Problem description:
Records follow. Copy every line with "stained".

======== Entries supplied ========

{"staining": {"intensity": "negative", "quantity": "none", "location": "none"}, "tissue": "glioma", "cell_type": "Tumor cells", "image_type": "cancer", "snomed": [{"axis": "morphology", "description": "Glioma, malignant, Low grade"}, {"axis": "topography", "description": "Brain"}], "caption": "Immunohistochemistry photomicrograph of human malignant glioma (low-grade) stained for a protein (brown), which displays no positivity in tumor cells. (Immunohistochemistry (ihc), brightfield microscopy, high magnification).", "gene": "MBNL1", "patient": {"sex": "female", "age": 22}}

========
======== Entries supplied ========

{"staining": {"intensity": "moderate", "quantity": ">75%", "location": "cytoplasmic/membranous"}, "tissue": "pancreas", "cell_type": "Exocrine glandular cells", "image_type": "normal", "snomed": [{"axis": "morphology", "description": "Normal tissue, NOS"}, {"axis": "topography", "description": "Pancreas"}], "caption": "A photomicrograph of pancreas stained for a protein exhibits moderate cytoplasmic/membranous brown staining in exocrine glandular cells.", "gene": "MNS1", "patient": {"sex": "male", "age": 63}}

========
======== Entries supplied ========

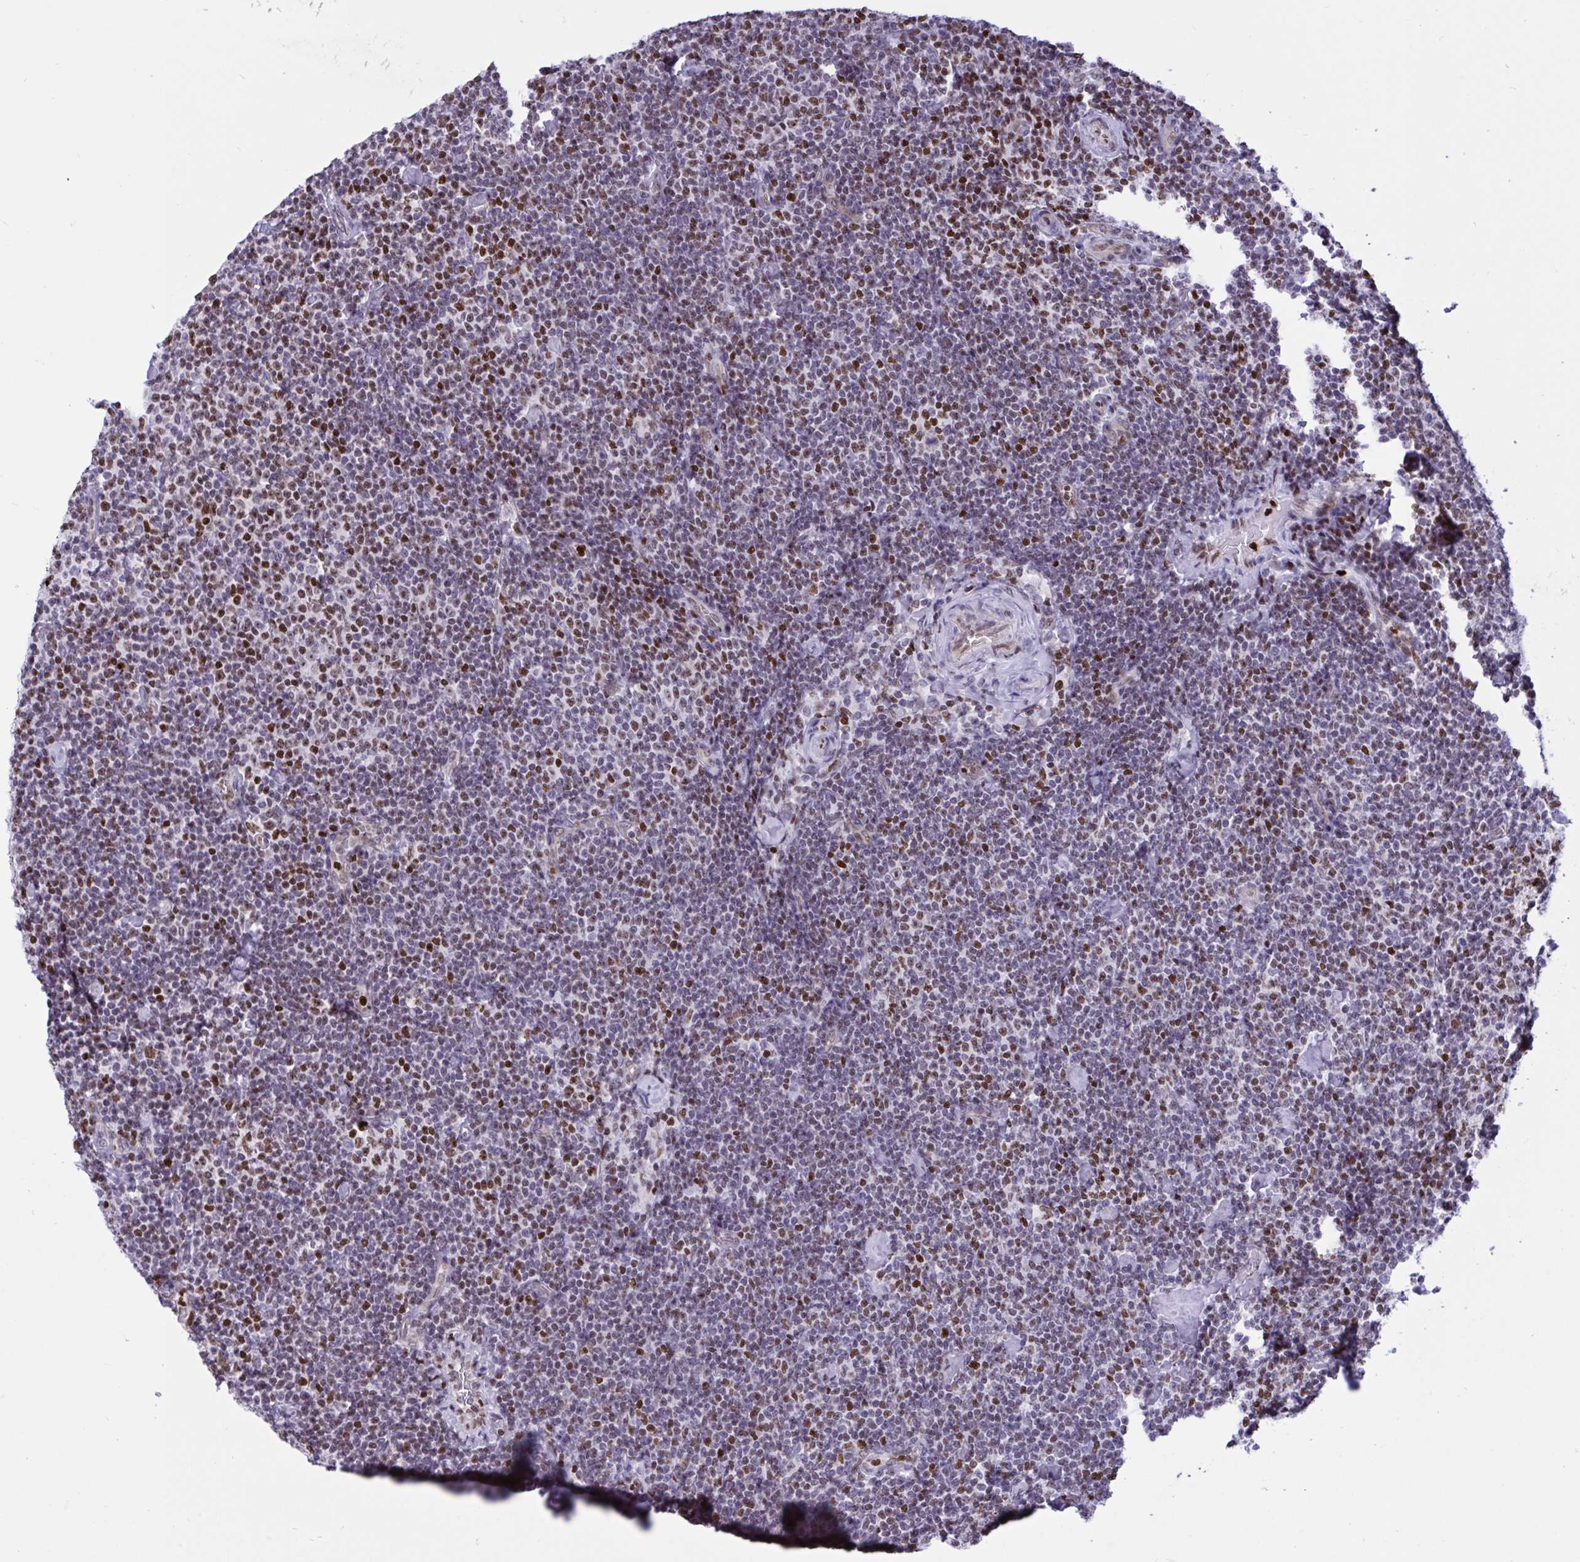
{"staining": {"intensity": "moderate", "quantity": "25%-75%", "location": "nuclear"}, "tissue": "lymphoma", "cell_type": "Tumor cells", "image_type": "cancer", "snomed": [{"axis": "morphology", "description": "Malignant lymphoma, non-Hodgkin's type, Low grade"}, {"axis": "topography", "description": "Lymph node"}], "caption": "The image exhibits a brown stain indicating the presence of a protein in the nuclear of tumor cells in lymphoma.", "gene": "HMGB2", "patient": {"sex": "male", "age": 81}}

========

Task response:
{"staining": {"intensity": "negative", "quantity": "none", "location": "none"}, "tissue": "glioma", "cell_type": "Tumor cells", "image_type": "cancer", "snomed": [{"axis": "morphology", "description": "Glioma, malignant, Low grade"}, {"axis": "topography", "description": "Brain"}], "caption": "Immunohistochemistry photomicrograph of human malignant glioma (low-grade) stained for a protein (brown), which displays no positivity in tumor cells. (Immunohistochemistry (ihc), brightfield microscopy, high magnification).", "gene": "MBNL1", "patient": {"sex": "female", "age": 22}}
{"staining": {"intensity": "moderate", "quantity": ">75%", "location": "cytoplasmic/membranous"}, "tissue": "pancreas", "cell_type": "Exocrine glandular cells", "image_type": "normal", "snomed": [{"axis": "morphology", "description": "Normal tissue, NOS"}, {"axis": "topography", "description": "Pancreas"}], "caption": "A photomicrograph of pancreas stained for a protein exhibits moderate cytoplasmic/membranous brown staining in exocrine glandular cells.", "gene": "MNS1", "patient": {"sex": "male", "age": 63}}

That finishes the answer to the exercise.